WRITTEN REQUEST →
Answer these questions using the text on commitment certificates, giving each answer on its own line with the matching number:
1. Besides a limit of money, what example of commitment limit data is given in quotation marks?
2. For anonymous service, what does the CA register together with the key?
3. In the example where P is not fixed, what might the commitment be?

The commitment condition might be `true` (or empty) a priori which
means that it might arrive as an unconditional commitment at P, at
least if the issuing conditions had been fulfilled. Even anonymous
service can be provided if the CA only registers a pseudonym
together with the key, if the real identity had provided (maybe
aided by the same service) a commitment with the unconditional
commitment that oneself agrees that the CA will uncover the real
identity if dispute cases arise and the dispute cannot be solved
only using the pseudonym. Multiple commitments with different
conditions might be issued in one commitment certificate to the
same party P. The commitment limit data need not only be a limit of
money. It could also be a set of data representing commitments
specified a priori by client C, including (or not including) the
beneficiary and/or any conditions other than the commitment
conditions provided, for instance commitments for "2 hours of baby
sitting", etc. One of the possible definition of the set
commitments (even if including input fulfilling commitment
conditions) is that it must build a monoid over some pre-defined
set. Or, for example, P is not fixed but can also be specified by
any condition like "the first P who answers to my offer", the
commitment might be a free journey along the Zurich lake, and the
commitment condition is that P accepts the offer, while C might be
a merchant who requests, gets and distributes the commitment
certificate. The client communication unit itself might consist of
a group of several C's whose commitments and limits are managed
commonly for the whole group, and where each of the C's can request
certificates, and where different passwords or other issuing
conditions might be specified for the different group members C.

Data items
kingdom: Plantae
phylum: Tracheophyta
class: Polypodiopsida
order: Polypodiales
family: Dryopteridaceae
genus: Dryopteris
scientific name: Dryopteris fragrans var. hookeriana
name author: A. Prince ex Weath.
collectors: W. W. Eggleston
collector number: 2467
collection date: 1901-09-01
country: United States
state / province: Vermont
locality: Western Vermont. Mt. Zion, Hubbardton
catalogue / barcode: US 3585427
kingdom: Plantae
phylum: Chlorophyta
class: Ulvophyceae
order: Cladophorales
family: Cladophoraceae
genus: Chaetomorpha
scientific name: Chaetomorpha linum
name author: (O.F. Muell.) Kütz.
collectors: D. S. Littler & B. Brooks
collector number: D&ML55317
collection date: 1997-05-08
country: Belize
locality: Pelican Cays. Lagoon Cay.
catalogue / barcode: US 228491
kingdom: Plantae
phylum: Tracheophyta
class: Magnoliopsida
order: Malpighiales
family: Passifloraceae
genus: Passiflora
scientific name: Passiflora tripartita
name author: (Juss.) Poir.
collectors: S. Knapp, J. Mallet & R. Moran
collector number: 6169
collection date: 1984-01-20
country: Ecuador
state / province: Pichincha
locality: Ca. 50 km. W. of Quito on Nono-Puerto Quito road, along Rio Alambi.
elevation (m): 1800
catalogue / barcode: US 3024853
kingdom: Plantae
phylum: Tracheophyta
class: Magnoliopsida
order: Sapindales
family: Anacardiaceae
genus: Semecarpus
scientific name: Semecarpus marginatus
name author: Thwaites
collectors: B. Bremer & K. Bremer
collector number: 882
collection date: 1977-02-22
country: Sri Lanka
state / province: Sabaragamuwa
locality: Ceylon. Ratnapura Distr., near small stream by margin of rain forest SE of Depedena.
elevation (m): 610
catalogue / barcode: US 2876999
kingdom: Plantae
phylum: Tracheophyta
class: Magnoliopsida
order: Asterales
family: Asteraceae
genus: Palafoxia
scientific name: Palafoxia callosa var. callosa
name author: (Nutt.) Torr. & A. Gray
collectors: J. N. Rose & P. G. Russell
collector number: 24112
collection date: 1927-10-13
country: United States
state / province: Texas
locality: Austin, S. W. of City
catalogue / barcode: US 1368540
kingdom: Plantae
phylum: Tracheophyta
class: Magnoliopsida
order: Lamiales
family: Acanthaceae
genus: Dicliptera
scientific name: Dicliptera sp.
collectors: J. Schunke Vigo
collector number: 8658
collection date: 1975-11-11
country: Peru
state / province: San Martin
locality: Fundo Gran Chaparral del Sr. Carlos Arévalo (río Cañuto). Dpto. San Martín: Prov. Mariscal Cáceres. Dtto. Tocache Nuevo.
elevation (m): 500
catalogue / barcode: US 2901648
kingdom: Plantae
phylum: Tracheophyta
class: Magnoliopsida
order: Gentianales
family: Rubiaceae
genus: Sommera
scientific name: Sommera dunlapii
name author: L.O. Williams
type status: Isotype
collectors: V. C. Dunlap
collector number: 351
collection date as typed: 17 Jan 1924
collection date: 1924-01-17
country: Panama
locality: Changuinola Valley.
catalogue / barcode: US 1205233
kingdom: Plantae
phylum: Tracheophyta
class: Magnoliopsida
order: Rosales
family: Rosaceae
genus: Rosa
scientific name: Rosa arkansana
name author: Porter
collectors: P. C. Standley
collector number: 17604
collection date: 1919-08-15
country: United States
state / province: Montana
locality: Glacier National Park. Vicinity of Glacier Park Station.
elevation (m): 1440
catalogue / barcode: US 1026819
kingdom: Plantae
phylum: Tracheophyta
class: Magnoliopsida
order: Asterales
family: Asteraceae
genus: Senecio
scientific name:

OUTPUT →
1. "2 hours of baby sitting"
2. A pseudonym
3. A free journey along the Zurich lake